2016 marks a special year in canal history: the 300th anniversary of the birth of the pioneering canal engineer, James Brindley.
To celebrate the important milestone, we will stage a temporary exhibition at the National Waterways Museum Ellesmere Port from 2 July - 2 October 2016.
Brindley was one of history’s great engineers, responsible for eight waterways including the first of the industrial age – the Bridgewater Canal. Despite his legacy, his name doesn’t have the same recognition as Brunel or Telford.
This exhibition will tell Brindley’s story. It will explore his character, his work, the social, economic and political issues of his time, and the legacy he has left for civil engineering. Please keep a close eye on this page for the exhibition opening date.

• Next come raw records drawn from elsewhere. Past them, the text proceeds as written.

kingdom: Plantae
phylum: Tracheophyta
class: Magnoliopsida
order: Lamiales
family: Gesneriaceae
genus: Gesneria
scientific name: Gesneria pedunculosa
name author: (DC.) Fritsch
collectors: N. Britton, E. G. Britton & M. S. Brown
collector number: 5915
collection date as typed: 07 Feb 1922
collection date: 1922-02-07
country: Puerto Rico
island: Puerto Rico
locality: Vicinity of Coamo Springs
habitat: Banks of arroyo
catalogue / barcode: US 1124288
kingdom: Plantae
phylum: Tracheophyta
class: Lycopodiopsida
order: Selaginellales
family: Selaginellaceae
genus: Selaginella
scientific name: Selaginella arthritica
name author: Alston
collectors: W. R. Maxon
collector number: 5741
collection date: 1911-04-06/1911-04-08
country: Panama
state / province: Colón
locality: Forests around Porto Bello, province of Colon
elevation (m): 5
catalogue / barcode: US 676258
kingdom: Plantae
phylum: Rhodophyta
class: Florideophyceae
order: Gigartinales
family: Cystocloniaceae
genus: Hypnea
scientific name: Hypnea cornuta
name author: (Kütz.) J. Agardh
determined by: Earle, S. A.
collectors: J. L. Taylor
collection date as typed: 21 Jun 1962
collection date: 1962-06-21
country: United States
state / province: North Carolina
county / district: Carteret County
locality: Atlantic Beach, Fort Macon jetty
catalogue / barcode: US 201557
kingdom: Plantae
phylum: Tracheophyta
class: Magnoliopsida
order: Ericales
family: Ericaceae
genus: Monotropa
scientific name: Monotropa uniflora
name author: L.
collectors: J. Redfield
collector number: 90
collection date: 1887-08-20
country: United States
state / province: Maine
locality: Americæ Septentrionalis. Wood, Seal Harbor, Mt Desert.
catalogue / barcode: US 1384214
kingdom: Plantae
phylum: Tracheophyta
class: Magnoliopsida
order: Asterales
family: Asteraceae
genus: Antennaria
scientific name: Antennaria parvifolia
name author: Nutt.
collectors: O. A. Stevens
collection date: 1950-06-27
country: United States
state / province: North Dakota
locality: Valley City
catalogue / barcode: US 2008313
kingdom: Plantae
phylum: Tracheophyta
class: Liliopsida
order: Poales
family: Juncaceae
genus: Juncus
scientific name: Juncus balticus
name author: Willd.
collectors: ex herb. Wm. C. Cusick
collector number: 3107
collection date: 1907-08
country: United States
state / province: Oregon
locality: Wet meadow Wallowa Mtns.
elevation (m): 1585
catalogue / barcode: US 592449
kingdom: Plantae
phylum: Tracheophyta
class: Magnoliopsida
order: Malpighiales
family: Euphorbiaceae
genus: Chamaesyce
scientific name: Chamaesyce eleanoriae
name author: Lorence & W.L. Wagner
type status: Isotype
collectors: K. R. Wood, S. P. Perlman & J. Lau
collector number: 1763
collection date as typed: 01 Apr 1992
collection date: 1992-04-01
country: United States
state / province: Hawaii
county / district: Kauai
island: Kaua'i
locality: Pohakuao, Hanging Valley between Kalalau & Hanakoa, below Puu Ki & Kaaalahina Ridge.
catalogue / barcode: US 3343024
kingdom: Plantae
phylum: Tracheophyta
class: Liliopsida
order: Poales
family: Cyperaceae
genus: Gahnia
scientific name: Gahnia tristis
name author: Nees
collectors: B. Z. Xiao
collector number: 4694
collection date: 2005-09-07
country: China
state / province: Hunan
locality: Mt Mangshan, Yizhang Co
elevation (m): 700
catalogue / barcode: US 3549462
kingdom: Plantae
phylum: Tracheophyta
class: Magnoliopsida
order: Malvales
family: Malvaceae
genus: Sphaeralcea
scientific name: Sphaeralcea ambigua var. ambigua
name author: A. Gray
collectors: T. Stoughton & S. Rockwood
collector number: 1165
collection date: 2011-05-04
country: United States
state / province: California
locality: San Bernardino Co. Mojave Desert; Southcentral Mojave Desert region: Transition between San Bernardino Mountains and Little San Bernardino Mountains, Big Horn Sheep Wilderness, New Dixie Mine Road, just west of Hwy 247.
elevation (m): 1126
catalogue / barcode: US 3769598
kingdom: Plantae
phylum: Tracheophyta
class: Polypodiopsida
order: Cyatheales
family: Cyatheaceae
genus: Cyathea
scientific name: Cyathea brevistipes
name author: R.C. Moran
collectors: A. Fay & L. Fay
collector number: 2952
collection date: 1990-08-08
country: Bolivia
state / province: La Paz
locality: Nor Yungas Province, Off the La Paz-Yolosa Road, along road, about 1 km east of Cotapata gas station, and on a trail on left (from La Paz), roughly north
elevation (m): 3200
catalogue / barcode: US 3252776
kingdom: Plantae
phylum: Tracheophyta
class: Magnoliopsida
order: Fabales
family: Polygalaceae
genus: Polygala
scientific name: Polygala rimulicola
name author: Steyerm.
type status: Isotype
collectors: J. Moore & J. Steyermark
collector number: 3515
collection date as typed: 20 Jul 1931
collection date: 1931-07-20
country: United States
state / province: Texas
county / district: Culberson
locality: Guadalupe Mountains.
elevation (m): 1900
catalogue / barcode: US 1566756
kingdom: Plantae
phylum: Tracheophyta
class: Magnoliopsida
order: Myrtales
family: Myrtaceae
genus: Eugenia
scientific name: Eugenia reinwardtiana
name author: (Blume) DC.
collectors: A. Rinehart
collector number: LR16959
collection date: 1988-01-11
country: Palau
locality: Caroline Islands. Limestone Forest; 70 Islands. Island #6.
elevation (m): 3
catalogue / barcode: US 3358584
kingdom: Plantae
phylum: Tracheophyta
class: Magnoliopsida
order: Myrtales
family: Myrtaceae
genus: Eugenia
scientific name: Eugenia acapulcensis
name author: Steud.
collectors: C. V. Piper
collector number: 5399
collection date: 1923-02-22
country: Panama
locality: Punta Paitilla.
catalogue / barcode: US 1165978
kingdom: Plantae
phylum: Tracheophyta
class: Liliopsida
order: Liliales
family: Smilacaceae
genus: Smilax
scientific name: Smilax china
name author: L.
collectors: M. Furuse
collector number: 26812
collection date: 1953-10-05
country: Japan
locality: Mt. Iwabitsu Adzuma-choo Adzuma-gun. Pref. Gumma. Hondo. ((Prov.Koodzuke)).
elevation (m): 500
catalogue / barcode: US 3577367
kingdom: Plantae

1716 Brindley was born at Tunstead near Buxton in Derbyshire.
1724 his family returned to the Leek area of Staffordshire.
1733 apprenticed to the millwright Abraham Bennett at Sutton, near Macclesfield.
1742 launched his own millwright business in Leek.
1752 designed and built an engine for draining coalpits at Clifton in Lancashire.
1755 built a machine for a silk mill at Congleton.
1759 Duke of Bridgewater commissioned the construction of the Bridgewater Canal and hired Brindley as the on-site engineer. The canal opened in 1761 and included the Barton Aqueduct, the first navigable aqueduct to be built in England which carried the canal 13 metres above the River Irwell at Barton.
1762 Brindley began surveying for his ‘Grand Trunk’ scheme to link the four great rivers of England – the Mersey, Trent, Severn and Thames.
1765 married Anne Henshall.
1766 the Trent & Mersey Canal was authorised by an Act of Parliament. Brindley was principal engineer for the project and the first sod was cut by Josiah Wedgwood. It included the construction of the 2,633 metre long Harecastle Tunnel, once said to be the longest manmade tunnel on earth. The canal was completed in 1777.
1766 Staffordshire & Worcestershire Canal authorised by an Act of Parliament, with Brindley appointed chief canal engineer. It was completed in 1771.
1767 Droitwich Council asked Brindley to survey a route from the town to the River Severn and the following year an Act of Parliament authorised the Droitwich Canal Navigation, with Brindley appointed as ‘Inspector of the Works’.
1768 Coventry Canal Company formed and Brindley commissioned to build the waterway.
1768 an act of Parliament authorised a canal to be built from Birmingham, through the coalfields of the Black Country, to the Staffordshire & Worcestershire Canal.
1769 an Act of Parliament authorised the Oxford Canal and Brindley began supervising the surveying and initial construction.
1769 after surveying the route, Brindley presented his proposals for the construction of the Chesterfield Canal and in 1772 work on it began.
September 1772 Brindley died at his home at Tunstall in Staffordshire aged 56, probably of pneumonia. He became ill 11 days earlier, having been drenched in a severe rainstorm while surveying a new branch of the Trent & Mersey between Froghall and Leek.
He left behind his wife and two daughters – Anne, aged two, and Susanna, just eight months. He also had an illegitimate son, John Bennett. He was buried on 30th September at St James in Newchapel, Staffordshire, nine days after the completion of his Birmingham Canal.